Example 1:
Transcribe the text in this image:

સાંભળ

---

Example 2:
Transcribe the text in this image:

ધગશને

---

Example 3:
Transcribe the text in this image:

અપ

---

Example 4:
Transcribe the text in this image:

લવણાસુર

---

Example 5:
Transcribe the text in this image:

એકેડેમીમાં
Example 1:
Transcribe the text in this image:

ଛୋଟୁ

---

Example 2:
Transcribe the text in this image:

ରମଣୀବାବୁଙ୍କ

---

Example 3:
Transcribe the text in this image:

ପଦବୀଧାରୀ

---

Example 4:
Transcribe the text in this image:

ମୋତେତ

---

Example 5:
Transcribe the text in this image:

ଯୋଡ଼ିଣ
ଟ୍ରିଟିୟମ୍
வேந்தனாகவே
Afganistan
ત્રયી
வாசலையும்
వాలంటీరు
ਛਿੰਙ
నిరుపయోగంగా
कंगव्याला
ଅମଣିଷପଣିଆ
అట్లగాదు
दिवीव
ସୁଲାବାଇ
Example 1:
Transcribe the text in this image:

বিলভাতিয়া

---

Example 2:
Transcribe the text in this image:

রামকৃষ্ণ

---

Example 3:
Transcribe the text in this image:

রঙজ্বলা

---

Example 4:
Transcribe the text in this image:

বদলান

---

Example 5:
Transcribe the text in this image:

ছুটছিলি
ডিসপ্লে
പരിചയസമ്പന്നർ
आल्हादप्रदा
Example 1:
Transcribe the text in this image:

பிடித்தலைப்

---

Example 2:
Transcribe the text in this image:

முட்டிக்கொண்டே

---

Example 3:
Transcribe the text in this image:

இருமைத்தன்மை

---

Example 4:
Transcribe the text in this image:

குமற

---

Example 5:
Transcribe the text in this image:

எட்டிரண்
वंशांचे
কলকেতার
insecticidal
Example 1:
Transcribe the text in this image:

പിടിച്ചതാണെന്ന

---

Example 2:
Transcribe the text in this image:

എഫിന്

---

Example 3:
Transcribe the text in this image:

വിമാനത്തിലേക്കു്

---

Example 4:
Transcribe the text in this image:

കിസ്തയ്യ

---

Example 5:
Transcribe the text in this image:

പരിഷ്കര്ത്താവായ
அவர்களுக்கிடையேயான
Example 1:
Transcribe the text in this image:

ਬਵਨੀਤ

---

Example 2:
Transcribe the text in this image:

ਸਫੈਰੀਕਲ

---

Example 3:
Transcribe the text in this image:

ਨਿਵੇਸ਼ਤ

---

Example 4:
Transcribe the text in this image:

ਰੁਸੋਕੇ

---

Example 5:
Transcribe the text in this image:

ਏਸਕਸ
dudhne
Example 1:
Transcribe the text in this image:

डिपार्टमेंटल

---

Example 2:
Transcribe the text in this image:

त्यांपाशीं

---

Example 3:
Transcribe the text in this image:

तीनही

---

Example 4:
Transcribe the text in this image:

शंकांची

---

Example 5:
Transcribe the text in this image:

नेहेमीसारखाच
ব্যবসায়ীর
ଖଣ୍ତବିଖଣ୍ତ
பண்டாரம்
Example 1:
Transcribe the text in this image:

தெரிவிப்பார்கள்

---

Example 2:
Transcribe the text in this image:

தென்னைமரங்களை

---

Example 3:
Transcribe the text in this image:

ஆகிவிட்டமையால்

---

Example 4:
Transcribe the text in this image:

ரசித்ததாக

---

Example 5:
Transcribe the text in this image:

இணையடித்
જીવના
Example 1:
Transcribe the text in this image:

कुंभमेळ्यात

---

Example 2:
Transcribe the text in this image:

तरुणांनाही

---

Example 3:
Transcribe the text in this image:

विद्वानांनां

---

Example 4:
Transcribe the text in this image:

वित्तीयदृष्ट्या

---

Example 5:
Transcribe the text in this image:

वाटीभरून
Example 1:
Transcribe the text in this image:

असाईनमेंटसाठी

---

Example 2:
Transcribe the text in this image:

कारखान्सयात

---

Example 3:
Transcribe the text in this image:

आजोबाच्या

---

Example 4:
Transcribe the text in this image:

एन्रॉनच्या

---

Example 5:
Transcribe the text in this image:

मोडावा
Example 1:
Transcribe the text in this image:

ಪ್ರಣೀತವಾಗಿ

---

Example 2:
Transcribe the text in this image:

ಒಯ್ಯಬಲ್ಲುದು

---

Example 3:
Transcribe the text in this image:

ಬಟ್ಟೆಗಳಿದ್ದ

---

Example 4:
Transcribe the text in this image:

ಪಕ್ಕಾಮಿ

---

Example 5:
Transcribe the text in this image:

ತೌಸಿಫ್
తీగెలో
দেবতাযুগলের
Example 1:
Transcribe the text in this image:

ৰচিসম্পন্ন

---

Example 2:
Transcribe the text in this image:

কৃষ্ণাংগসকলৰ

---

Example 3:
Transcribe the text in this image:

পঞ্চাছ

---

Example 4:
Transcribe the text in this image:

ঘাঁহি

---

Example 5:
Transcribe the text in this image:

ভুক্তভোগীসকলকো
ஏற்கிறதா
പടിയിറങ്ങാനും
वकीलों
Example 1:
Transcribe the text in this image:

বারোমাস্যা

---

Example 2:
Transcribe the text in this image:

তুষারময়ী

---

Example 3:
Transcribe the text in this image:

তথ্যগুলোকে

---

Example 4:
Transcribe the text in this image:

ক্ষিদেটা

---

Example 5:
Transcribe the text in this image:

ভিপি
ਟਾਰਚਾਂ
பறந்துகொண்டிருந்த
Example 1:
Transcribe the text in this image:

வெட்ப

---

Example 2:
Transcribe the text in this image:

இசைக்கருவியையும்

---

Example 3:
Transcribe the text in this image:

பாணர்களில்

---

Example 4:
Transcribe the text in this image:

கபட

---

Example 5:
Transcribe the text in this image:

• WHAT TO WORK ON
Faithfully reproduce all of the material.

• OUTPUT OF THE EXERCISE
Example 1:
Transcribe the text in this image:

સાંભળ

---

Example 2:
Transcribe the text in this image:

ધગશને

---

Example 3:
Transcribe the text in this image:

અપ

---

Example 4:
Transcribe the text in this image:

લવણાસુર

---

Example 5:
Transcribe the text in this image:

એકેડેમીમાં
Example 1:
Transcribe the text in this image:

ଛୋଟୁ

---

Example 2:
Transcribe the text in this image:

ରମଣୀବାବୁଙ୍କ

---

Example 3:
Transcribe the text in this image:

ପଦବୀଧାରୀ

---

Example 4:
Transcribe the text in this image:

ମୋତେତ

---

Example 5:
Transcribe the text in this image:

ଯୋଡ଼ିଣ
ଟ୍ରିଟିୟମ୍
வேந்தனாகவே
Afganistan
ત્રયી
வாசலையும்
వాలంటీరు
ਛਿੰਙ
నిరుపయోగంగా
कंगव्याला
ଅମଣିଷପଣିଆ
అట్లగాదు
दिवीव
ସୁଲାବାଇ
Example 1:
Transcribe the text in this image:

বিলভাতিয়া

---

Example 2:
Transcribe the text in this image:

রামকৃষ্ণ

---

Example 3:
Transcribe the text in this image:

রঙজ্বলা

---

Example 4:
Transcribe the text in this image:

বদলান

---

Example 5:
Transcribe the text in this image:

ছুটছিলি
ডিসপ্লে
പരിചയസമ്പന്നർ
आल्हादप्रदा
Example 1:
Transcribe the text in this image:

பிடித்தலைப்

---

Example 2:
Transcribe the text in this image:

முட்டிக்கொண்டே

---

Example 3:
Transcribe the text in this image:

இருமைத்தன்மை

---

Example 4:
Transcribe the text in this image:

குமற

---

Example 5:
Transcribe the text in this image:

எட்டிரண்
वंशांचे
কলকেতার
insecticidal
Example 1:
Transcribe the text in this image:

പിടിച്ചതാണെന്ന

---

Example 2:
Transcribe the text in this image:

എഫിന്

---

Example 3:
Transcribe the text in this image:

വിമാനത്തിലേക്കു്

---

Example 4:
Transcribe the text in this image:

കിസ്തയ്യ

---

Example 5:
Transcribe the text in this image:

പരിഷ്കര്ത്താവായ
அவர்களுக்கிடையேயான
Example 1:
Transcribe the text in this image:

ਬਵਨੀਤ

---

Example 2:
Transcribe the text in this image:

ਸਫੈਰੀਕਲ

---

Example 3:
Transcribe the text in this image:

ਨਿਵੇਸ਼ਤ

---

Example 4:
Transcribe the text in this image:

ਰੁਸੋਕੇ

---

Example 5:
Transcribe the text in this image:

ਏਸਕਸ
dudhne
Example 1:
Transcribe the text in this image:

डिपार्टमेंटल

---

Example 2:
Transcribe the text in this image:

त्यांपाशीं

---

Example 3:
Transcribe the text in this image:

तीनही

---

Example 4:
Transcribe the text in this image:

शंकांची

---

Example 5:
Transcribe the text in this image:

नेहेमीसारखाच
ব্যবসায়ীর
ଖଣ୍ତବିଖଣ୍ତ
பண்டாரம்
Example 1:
Transcribe the text in this image:

தெரிவிப்பார்கள்

---

Example 2:
Transcribe the text in this image:

தென்னைமரங்களை

---

Example 3:
Transcribe the text in this image:

ஆகிவிட்டமையால்

---

Example 4:
Transcribe the text in this image:

ரசித்ததாக

---

Example 5:
Transcribe the text in this image:

இணையடித்
જીવના
Example 1:
Transcribe the text in this image:

कुंभमेळ्यात

---

Example 2:
Transcribe the text in this image:

तरुणांनाही

---

Example 3:
Transcribe the text in this image:

विद्वानांनां

---

Example 4:
Transcribe the text in this image:

वित्तीयदृष्ट्या

---

Example 5:
Transcribe the text in this image:

वाटीभरून
Example 1:
Transcribe the text in this image:

असाईनमेंटसाठी

---

Example 2:
Transcribe the text in this image:

कारखान्सयात

---

Example 3:
Transcribe the text in this image:

आजोबाच्या

---

Example 4:
Transcribe the text in this image:

एन्रॉनच्या

---

Example 5:
Transcribe the text in this image:

मोडावा
Example 1:
Transcribe the text in this image:

ಪ್ರಣೀತವಾಗಿ

---

Example 2:
Transcribe the text in this image:

ಒಯ್ಯಬಲ್ಲುದು

---

Example 3:
Transcribe the text in this image:

ಬಟ್ಟೆಗಳಿದ್ದ

---

Example 4:
Transcribe the text in this image:

ಪಕ್ಕಾಮಿ

---

Example 5:
Transcribe the text in this image:

ತೌಸಿಫ್
తీగెలో
দেবতাযুগলের
Example 1:
Transcribe the text in this image:

ৰচিসম্পন্ন

---

Example 2:
Transcribe the text in this image:

কৃষ্ণাংগসকলৰ

---

Example 3:
Transcribe the text in this image:

পঞ্চাছ

---

Example 4:
Transcribe the text in this image:

ঘাঁহি

---

Example 5:
Transcribe the text in this image:

ভুক্তভোগীসকলকো
ஏற்கிறதா
പടിയിറങ്ങാനും
वकीलों
Example 1:
Transcribe the text in this image:

বারোমাস্যা

---

Example 2:
Transcribe the text in this image:

তুষারময়ী

---

Example 3:
Transcribe the text in this image:

তথ্যগুলোকে

---

Example 4:
Transcribe the text in this image:

ক্ষিদেটা

---

Example 5:
Transcribe the text in this image:

ভিপি
ਟਾਰਚਾਂ
பறந்துகொண்டிருந்த
Example 1:
Transcribe the text in this image:

வெட்ப

---

Example 2:
Transcribe the text in this image:

இசைக்கருவியையும்

---

Example 3:
Transcribe the text in this image:

பாணர்களில்

---

Example 4:
Transcribe the text in this image:

கபட

---

Example 5:
Transcribe the text in this image:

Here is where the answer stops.